Stored items:
- Opening Delimiter -

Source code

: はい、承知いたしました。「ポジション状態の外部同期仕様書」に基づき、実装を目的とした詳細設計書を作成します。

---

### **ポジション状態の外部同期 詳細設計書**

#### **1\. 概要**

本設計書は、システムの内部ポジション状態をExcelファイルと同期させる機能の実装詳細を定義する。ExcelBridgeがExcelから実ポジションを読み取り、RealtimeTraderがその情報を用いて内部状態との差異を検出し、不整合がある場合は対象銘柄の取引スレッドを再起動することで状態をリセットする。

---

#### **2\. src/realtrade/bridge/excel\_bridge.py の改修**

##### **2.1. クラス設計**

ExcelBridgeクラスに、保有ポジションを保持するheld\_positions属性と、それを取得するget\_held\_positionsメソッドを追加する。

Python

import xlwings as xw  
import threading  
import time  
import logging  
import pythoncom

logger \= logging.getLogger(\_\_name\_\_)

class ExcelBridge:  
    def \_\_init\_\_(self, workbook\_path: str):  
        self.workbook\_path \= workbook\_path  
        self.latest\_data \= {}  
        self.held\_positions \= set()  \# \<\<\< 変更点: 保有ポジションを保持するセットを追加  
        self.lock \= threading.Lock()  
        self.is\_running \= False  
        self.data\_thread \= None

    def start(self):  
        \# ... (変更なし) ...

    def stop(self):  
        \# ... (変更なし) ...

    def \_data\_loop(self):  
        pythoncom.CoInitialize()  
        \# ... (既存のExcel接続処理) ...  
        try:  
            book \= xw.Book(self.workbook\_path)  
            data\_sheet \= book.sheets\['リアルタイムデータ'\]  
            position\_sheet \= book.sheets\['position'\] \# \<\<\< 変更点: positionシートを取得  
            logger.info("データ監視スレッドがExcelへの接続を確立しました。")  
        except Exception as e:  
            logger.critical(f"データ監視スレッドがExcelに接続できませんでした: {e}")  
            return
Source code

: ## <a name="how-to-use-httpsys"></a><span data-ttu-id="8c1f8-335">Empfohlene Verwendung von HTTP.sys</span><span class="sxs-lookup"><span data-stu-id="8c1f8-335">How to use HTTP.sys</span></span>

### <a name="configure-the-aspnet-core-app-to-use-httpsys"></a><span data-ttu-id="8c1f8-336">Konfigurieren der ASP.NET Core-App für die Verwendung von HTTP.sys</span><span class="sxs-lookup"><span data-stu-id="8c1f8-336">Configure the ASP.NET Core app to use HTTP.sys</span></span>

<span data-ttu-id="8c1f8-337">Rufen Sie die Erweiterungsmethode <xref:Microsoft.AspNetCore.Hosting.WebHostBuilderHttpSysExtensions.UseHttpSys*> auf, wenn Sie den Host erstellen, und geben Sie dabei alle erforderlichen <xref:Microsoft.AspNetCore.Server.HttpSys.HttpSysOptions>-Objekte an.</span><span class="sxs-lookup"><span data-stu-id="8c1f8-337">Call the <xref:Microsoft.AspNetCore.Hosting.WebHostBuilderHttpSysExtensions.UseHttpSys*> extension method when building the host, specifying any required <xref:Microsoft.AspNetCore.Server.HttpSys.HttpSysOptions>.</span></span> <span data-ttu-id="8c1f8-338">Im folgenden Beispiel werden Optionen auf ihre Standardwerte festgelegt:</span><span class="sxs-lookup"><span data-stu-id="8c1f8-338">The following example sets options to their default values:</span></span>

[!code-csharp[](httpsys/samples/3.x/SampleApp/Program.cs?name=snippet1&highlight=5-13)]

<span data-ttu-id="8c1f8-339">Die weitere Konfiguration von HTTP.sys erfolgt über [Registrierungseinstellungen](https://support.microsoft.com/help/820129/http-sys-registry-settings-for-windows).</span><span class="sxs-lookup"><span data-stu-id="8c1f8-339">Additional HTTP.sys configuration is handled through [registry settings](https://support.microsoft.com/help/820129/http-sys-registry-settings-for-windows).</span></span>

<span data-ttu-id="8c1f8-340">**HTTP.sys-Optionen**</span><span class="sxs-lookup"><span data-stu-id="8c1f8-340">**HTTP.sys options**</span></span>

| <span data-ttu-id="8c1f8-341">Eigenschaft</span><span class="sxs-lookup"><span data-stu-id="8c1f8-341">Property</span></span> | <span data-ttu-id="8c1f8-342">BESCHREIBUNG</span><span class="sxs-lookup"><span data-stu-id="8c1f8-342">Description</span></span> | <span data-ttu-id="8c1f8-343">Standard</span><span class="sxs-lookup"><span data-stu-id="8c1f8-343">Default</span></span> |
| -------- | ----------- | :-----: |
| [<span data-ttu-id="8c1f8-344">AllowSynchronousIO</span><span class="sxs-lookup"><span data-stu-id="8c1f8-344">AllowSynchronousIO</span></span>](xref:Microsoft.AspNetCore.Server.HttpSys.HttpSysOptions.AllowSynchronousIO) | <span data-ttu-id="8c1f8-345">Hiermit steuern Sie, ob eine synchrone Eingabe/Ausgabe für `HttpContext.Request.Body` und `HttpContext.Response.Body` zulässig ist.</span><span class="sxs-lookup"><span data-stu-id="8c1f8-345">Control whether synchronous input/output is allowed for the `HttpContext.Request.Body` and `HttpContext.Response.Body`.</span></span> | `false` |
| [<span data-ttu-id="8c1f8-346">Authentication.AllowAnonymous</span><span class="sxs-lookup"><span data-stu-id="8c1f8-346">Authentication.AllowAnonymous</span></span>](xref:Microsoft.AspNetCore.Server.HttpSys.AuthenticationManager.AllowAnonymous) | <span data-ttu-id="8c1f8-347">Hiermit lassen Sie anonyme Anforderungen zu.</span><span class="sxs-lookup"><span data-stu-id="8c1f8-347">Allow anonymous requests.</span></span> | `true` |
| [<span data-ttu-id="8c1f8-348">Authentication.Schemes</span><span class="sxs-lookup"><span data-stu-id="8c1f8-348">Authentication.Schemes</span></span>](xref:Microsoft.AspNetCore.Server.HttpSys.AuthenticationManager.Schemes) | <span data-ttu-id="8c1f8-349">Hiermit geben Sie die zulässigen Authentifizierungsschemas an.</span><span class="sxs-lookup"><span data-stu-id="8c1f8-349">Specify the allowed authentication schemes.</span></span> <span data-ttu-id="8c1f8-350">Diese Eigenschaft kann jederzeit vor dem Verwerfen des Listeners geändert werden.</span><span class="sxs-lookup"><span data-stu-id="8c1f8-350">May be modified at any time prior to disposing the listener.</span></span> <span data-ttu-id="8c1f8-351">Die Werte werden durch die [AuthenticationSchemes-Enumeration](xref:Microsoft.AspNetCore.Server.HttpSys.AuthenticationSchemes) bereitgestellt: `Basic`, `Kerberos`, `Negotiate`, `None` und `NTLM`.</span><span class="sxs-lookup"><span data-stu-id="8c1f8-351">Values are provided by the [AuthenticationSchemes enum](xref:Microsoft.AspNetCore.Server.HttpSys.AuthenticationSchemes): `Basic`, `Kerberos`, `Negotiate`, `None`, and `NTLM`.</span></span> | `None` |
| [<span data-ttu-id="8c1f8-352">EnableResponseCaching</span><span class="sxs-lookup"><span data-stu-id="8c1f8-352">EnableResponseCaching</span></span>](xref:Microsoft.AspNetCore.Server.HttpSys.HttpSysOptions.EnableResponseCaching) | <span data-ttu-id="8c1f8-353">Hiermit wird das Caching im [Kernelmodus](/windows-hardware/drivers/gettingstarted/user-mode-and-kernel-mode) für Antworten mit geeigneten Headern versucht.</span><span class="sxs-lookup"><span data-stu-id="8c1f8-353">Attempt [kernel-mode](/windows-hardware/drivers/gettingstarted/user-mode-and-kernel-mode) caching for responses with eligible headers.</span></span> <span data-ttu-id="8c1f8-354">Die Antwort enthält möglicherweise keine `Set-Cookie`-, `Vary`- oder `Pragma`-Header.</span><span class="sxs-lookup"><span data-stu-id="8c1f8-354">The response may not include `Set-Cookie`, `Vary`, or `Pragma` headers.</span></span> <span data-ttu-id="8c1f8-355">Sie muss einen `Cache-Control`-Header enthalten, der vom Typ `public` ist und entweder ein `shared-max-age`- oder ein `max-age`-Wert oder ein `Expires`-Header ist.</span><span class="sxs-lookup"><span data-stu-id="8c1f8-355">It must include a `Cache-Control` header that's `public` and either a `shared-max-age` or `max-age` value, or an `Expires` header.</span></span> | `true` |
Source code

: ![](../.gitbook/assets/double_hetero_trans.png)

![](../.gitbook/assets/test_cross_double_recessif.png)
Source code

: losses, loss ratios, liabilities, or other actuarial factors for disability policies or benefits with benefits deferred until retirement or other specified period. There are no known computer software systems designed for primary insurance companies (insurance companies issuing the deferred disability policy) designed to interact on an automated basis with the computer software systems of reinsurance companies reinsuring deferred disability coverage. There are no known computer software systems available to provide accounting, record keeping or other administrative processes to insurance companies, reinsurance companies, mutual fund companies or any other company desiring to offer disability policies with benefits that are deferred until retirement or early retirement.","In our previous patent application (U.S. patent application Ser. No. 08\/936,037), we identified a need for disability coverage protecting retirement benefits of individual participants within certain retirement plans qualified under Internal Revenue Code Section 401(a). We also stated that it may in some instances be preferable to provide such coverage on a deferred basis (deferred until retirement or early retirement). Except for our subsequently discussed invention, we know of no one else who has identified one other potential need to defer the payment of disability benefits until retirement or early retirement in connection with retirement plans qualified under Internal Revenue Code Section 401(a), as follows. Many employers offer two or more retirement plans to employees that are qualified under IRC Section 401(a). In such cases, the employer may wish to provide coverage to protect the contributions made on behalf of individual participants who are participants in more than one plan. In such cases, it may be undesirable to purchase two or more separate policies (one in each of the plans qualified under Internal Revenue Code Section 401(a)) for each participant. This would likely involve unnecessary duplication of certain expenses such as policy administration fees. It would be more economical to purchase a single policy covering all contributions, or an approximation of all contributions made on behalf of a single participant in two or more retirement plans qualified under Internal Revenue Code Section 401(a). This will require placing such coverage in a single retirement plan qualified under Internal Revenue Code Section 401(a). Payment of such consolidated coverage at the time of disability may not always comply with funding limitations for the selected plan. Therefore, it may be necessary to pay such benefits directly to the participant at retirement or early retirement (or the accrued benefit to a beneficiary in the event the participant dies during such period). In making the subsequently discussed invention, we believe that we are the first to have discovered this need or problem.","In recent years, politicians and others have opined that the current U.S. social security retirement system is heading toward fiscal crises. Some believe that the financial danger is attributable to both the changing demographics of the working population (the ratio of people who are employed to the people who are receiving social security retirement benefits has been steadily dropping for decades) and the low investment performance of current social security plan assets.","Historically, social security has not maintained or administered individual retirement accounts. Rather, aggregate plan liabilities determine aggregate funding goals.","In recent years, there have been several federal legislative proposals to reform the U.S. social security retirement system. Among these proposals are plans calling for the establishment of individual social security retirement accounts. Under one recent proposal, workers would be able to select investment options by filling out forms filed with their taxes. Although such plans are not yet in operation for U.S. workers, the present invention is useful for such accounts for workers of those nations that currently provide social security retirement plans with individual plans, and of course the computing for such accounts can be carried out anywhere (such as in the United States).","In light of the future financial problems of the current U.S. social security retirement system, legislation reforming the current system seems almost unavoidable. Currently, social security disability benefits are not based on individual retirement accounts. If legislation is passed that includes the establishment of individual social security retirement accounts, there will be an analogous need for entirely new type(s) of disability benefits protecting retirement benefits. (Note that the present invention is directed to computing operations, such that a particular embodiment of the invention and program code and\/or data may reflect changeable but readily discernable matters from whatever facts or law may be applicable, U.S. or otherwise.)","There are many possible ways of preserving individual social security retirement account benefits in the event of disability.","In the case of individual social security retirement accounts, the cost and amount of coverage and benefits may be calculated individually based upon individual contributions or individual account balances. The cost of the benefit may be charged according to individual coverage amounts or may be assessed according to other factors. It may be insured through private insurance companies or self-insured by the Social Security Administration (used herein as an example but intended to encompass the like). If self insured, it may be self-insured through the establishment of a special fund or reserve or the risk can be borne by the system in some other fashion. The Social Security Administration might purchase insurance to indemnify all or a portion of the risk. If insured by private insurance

- Closing Delimiter -

= Task details =
Reproduce, word for word and in full, only the lines above that start at the line with "self.held\_positions \= set()" and run through the line with "data\_sheet \= book.sheets\['リアルタイムデータ'\]", both ends included.

= Response area =
        self.held\_positions \= set()  \# \<\<\< 変更点: 保有ポジションを保持するセットを追加  
        self.lock \= threading.Lock()  
        self.is\_running \= False  
        self.data\_thread \= None

    def start(self):  
        \# ... (変更なし) ...

    def stop(self):  
        \# ... (変更なし) ...

    def \_data\_loop(self):  
        pythoncom.CoInitialize()  
        \# ... (既存のExcel接続処理) ...  
        try:  
            book \= xw.Book(self.workbook\_path)  
            data\_sheet \= book.sheets\['リアルタイムデータ'\]  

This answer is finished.